• _Supplied material_
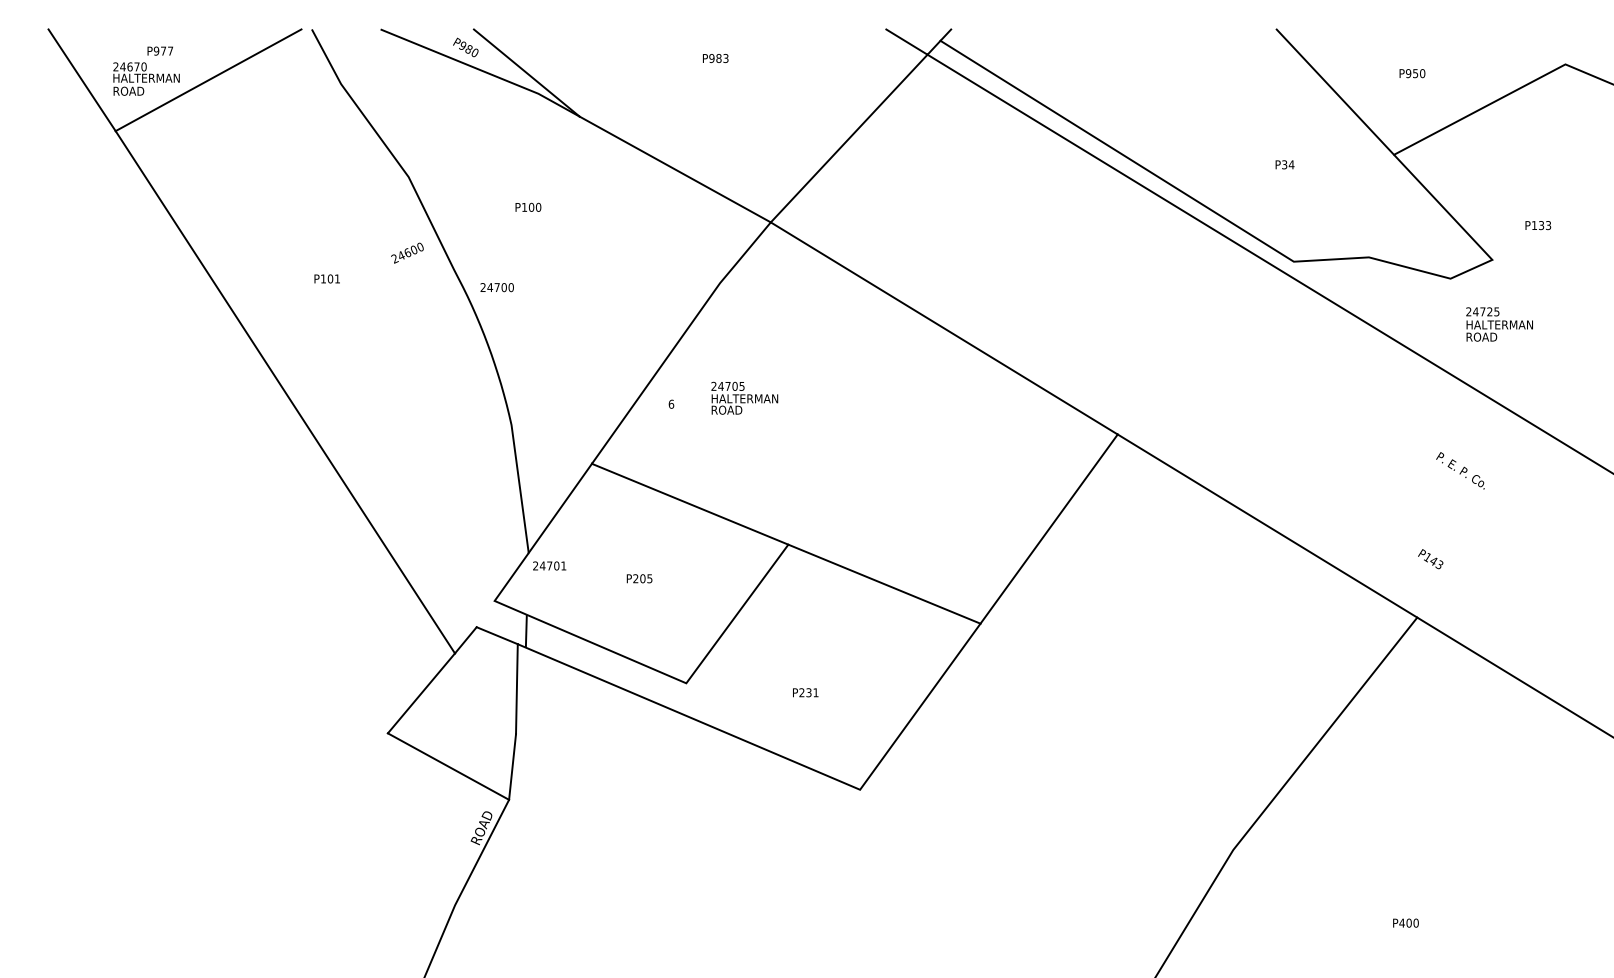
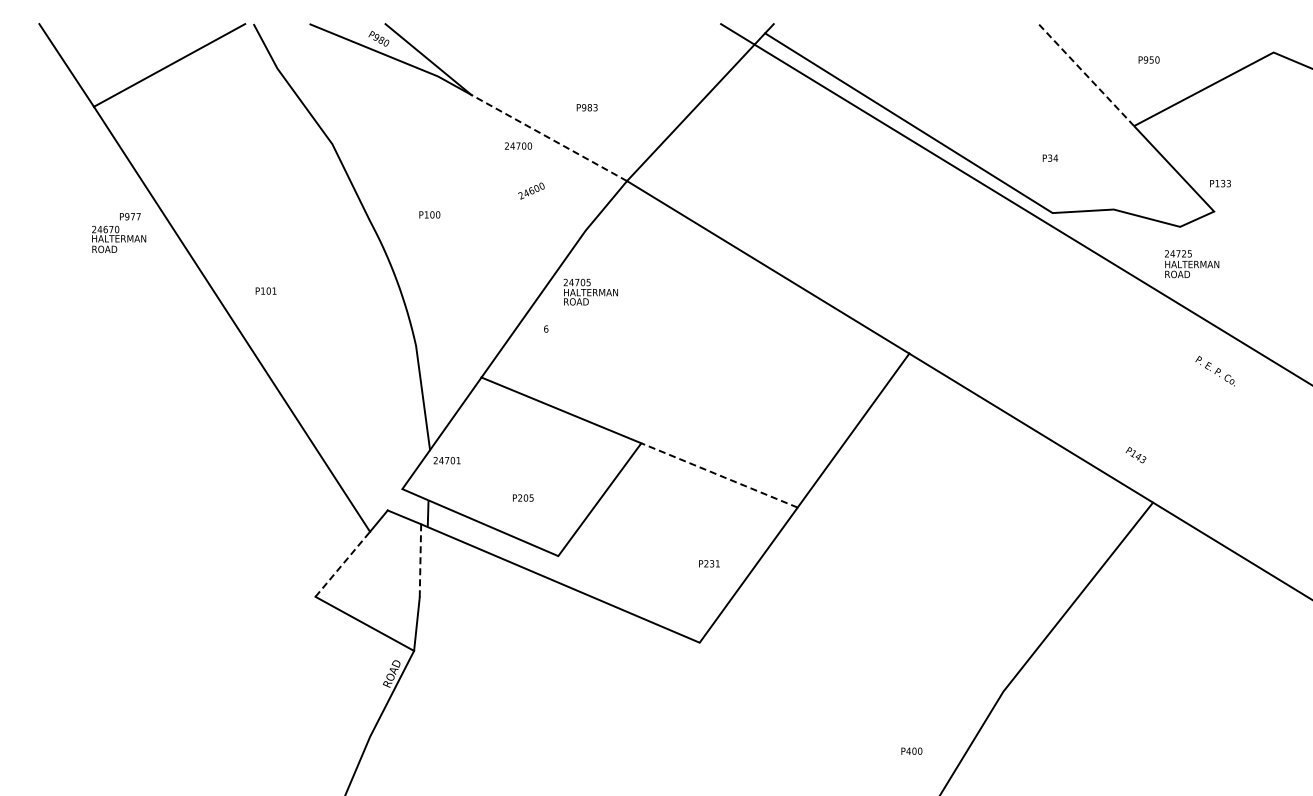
text: (714, 58) -> (586, 107), moved
text: (147, 71) -> (119, 233), moved
line: (1335, 92) -> (1086, 75), solid -> dashed
text: (1285, 163) -> (1050, 157), moved
line: (675, 170) -> (549, 138), solid -> dashed
text: (528, 206) -> (429, 214), moved
text: (1538, 225) -> (1220, 183), moved
text: (407, 252) -> (531, 190), moved
text: (326, 278) -> (265, 290), moved
text: (497, 286) -> (518, 145), moved
text: (1500, 324) -> (1192, 264), moved
text: (744, 397) -> (590, 291), moved
text: (1459, 471) -> (1214, 371), moved
text: (1430, 559) -> (1135, 455), moved
text: (639, 578) -> (523, 497), moved
line: (884, 584) -> (719, 475), solid -> dashed
line: (516, 688) -> (420, 560), solid -> dashed
line: (422, 692) -> (343, 563), solid -> dashed
text: (805, 692) -> (709, 563), moved
text: (1405, 922) -> (911, 750), moved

• _Task details_
Omitting all images, retype each line of the records precisely.

• _Task result_
text: (714, 58) -> (586, 107), moved
text: (147, 71) -> (119, 233), moved
line: (1335, 92) -> (1086, 75), solid -> dashed
text: (1285, 163) -> (1050, 157), moved
line: (675, 170) -> (549, 138), solid -> dashed
text: (528, 206) -> (429, 214), moved
text: (1538, 225) -> (1220, 183), moved
text: (407, 252) -> (531, 190), moved
text: (326, 278) -> (265, 290), moved
text: (497, 286) -> (518, 145), moved
text: (1500, 324) -> (1192, 264), moved
text: (744, 397) -> (590, 291), moved
text: (1459, 471) -> (1214, 371), moved
text: (1430, 559) -> (1135, 455), moved
text: (639, 578) -> (523, 497), moved
line: (884, 584) -> (719, 475), solid -> dashed
line: (516, 688) -> (420, 560), solid -> dashed
line: (422, 692) -> (343, 563), solid -> dashed
text: (805, 692) -> (709, 563), moved
text: (1405, 922) -> (911, 750), moved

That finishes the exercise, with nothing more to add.